Suit un court chapitre, signé Wolfgang Kaiser, qui opère une synthèse théorique des huit études de cas précédemment présentées. Nous noterons avec lui que :

La coexistence religieuse telle quelle [sic] se dégage dans les textes réunis, n’a rien à voir avec une quelconque tolérance religieuse dans le sens des Lumières. Elle est le fait du seigneur ou du prince qui accorde des privilèges, un statut juridique particulier [et] est une décision exceptionnelle : elle signale l’arbitraire comme signe de souveraineté[1].

Les quatre derniers chapitres, de longueur modeste, délaissent les études de cas pour examiner des notions théoriques diverses : la convivencia, la « confessionnalisation », la dhimmitude et « l’autonomisation de la raison politique ».

Raquel Sanz Barrio, qui a également signé chapitre sur les Juifs de Malagá, rappelle brièvement l’origine du premier terme dans le débat entre « convivencia » et « Espagne éternelle » et les motifs qui guident l’actuelle tendance à préférer le concept analytique de coexistence. Les communautés religieuses d’Espagne n’ont pas vécu ensemble, mais bien côte à côte, comme le montrent de nombreux signes, tels que l’endogamie religieuse.

Christophe Duhamelle expose l’émergence du concept analytique de « confessionnalisation » en Allemagne, un concept qui « a permis à l’historiographie allemande de considérer l’histoire du rapport à la religion autrement que comme une histoire des religions »[2]. La transformation sociétale que représente l’identification des États à des groupes confessionnels disciplinés fut un sujet chaudement débattu. Les bornes chronologiques du phénomène, son accomplissement « par le haut » ou « par le bas » et – plus important dans le cadre de ce recueil – la signification de la diversité religieuse dans cette analyse sont les trois grandes orientations du débat. La diversité devait-elle être comprise comme une limite ou un ressort de la confessionnalisation ? Pour Duhamelle, les longs débats historiographiques sur la question ont amené au concept une plasticité qui en fait un concept utile, mais non totalisant.

La brève discussion de David Do Paço sur la dhimmitude apporte peu dans ce volume, où elle n’est utilisée par aucun auteur (pas même Raquel Sanz dans son chapitre sur Malagá, la seule ville où cette notion aurait pu être utilisée dans ce volume). L’existence de ce chapitre ne se comprend que dans le contexte plus large des discussions actuelles sur le « choc des civilisations ». Do Paço rappelle que les auteurs qui ont intégré la notion de dhimmitude à leurs recherches (Bernard Lewis, Bat Ye’Or) l’ont fait à des fins polémiques.

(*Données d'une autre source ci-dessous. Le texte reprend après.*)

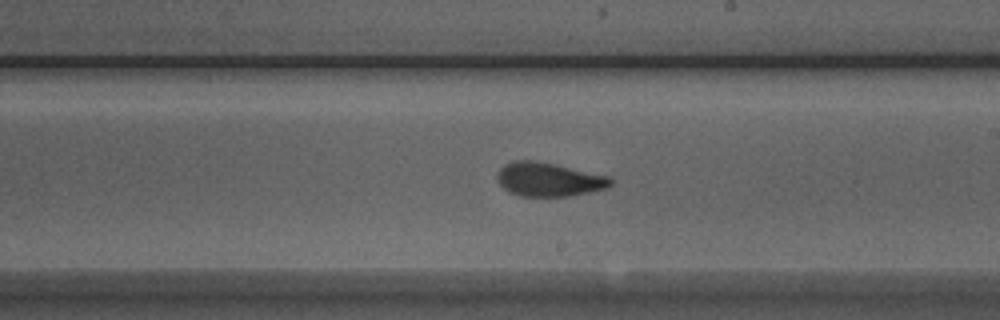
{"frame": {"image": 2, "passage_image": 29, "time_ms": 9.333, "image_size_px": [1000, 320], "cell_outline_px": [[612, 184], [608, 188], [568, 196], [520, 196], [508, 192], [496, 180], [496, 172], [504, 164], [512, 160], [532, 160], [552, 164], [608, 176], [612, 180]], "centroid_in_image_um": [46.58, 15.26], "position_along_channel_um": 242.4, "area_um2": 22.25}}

Replacer la situation des chrétiens et des juifs des pays musulmans dans le cadre conceptuel de l’histoire des minorités serait plus fécond.

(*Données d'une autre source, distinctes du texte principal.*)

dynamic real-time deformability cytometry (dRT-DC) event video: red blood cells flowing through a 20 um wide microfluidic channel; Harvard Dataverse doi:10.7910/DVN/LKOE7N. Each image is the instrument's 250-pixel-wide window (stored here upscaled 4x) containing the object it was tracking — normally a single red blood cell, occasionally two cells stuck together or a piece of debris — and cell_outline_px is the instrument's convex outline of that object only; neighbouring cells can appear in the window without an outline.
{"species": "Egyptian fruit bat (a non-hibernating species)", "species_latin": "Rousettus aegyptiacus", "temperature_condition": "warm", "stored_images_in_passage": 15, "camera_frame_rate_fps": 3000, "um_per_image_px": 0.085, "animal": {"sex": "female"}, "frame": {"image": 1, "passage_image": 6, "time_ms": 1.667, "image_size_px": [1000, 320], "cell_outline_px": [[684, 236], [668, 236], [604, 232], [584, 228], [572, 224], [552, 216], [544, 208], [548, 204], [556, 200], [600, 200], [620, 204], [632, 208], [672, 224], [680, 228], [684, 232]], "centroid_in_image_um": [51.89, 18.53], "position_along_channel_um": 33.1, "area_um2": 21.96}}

Finalement, Fabrice Micallef souligne l’efficacité heuristique du concept « d’autonomisation de la raison politique » proposé par Olivier Christin (1997) comme alternative à celui de « confessionnalisation » pour analyser l’impact des guerres de religion et le développement de la diversité religieuse européenne. Mais, prenant en compte les critiques qui furent faites à Christin, notamment par Denis Crouzet (1998, 2005), il propose de parler plutôt de « capacité de distanciation ».

Il faut saluer l’organisation de ce livre qui présente des études de cas diversifiées de manière à faire sentir au lecteur l’unité profonde qui peut en être dégagée. Cela est rendu possible grâce à de multiples renvois faits par les auteurs aux autres contributions du livre et grâce aux chapitres synthétiques et historiographiques qui clôturent l’ouvrage en commentant des concepts qui furent utilisés par la plupart des contributeurs (dhimmitude exceptée). Le procédé accroît l’intérêt de ce type de recueil collectif et le plaisir à les consulter.